• [EXERCISE]:
Copy everything in the records, character for character, except images.

• [DATA FOR PROCESSING]:
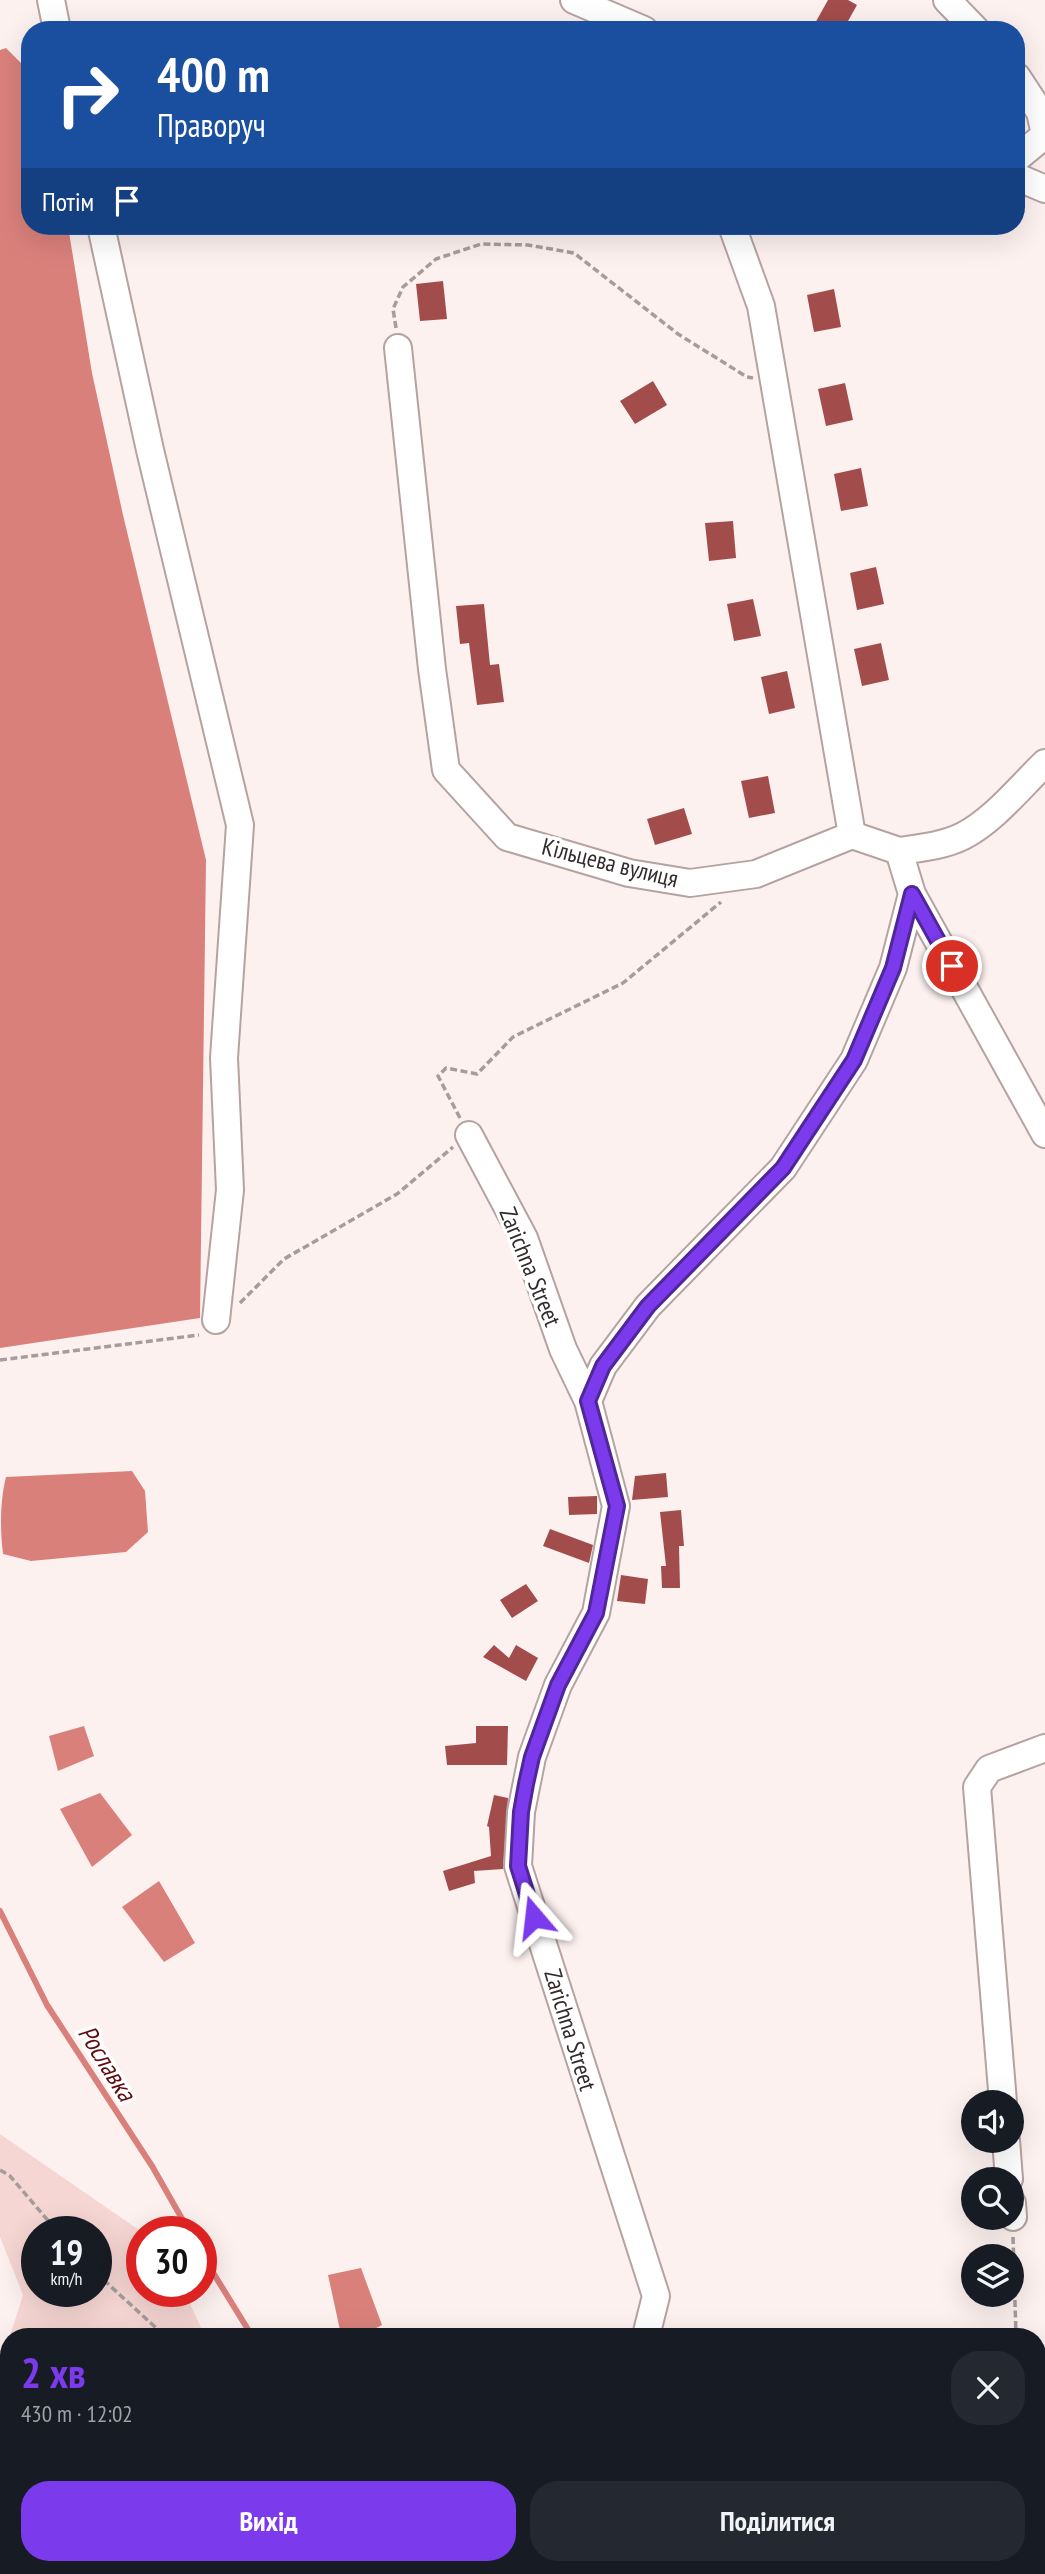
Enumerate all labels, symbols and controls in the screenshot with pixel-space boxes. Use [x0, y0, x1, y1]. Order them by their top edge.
text: 400 m [157, 42, 270, 106]
icon: right [42, 49, 133, 140]
text: Праворуч [157, 104, 266, 146]
icon: arrive [108, 182, 146, 220]
text: Потім [42, 185, 94, 218]
street label: Кільцева вулиця [539, 831, 681, 894]
pin [922, 936, 982, 996]
icon: arrive [933, 947, 971, 985]
street label: Zarichna Street [493, 1203, 568, 1331]
position arrow [497, 1880, 571, 1954]
street label: Zarichna Street [537, 1965, 604, 2095]
water label: Рославка [71, 2019, 144, 2108]
map controls [961, 2090, 1024, 2307]
button: sound [961, 2090, 1024, 2153]
button: search [961, 2167, 1024, 2230]
speed limit sign: 30 [126, 2216, 217, 2307]
text: 19 [50, 2229, 83, 2275]
button: layers [961, 2244, 1024, 2307]
text: km/h [51, 2267, 82, 2290]
text: 2 хв [21, 2345, 86, 2400]
button: close [951, 2351, 1025, 2425]
text: 430 m · 12:02 [21, 2399, 133, 2428]
button: Вихід [21, 2481, 516, 2561]
button: Поділитися [530, 2481, 1025, 2561]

• [RESPONSE AREA]:
Enumerate all labels, symbols and controls in the screenshot with pixel-space boxes. Use [x0, y0, x1, y1]. Order them by their top edge.
text: 400 m [157, 42, 270, 106]
icon: right [42, 49, 133, 140]
text: Праворуч [157, 104, 266, 146]
icon: arrive [108, 182, 146, 220]
text: Потім [42, 185, 94, 218]
street label: Кільцева вулиця [539, 831, 681, 894]
pin [922, 936, 982, 996]
icon: arrive [933, 947, 971, 985]
street label: Zarichna Street [493, 1203, 568, 1331]
position arrow [497, 1880, 571, 1954]
street label: Zarichna Street [537, 1965, 604, 2095]
water label: Рославка [71, 2019, 144, 2108]
map controls [961, 2090, 1024, 2307]
button: sound [961, 2090, 1024, 2153]
button: search [961, 2167, 1024, 2230]
speed limit sign: 30 [126, 2216, 217, 2307]
text: 19 [50, 2229, 83, 2275]
button: layers [961, 2244, 1024, 2307]
text: km/h [51, 2267, 82, 2290]
text: 2 хв [21, 2345, 86, 2400]
button: close [951, 2351, 1025, 2425]
text: 430 m · 12:02 [21, 2399, 133, 2428]
button: Вихід [21, 2481, 516, 2561]
button: Поділитися [530, 2481, 1025, 2561]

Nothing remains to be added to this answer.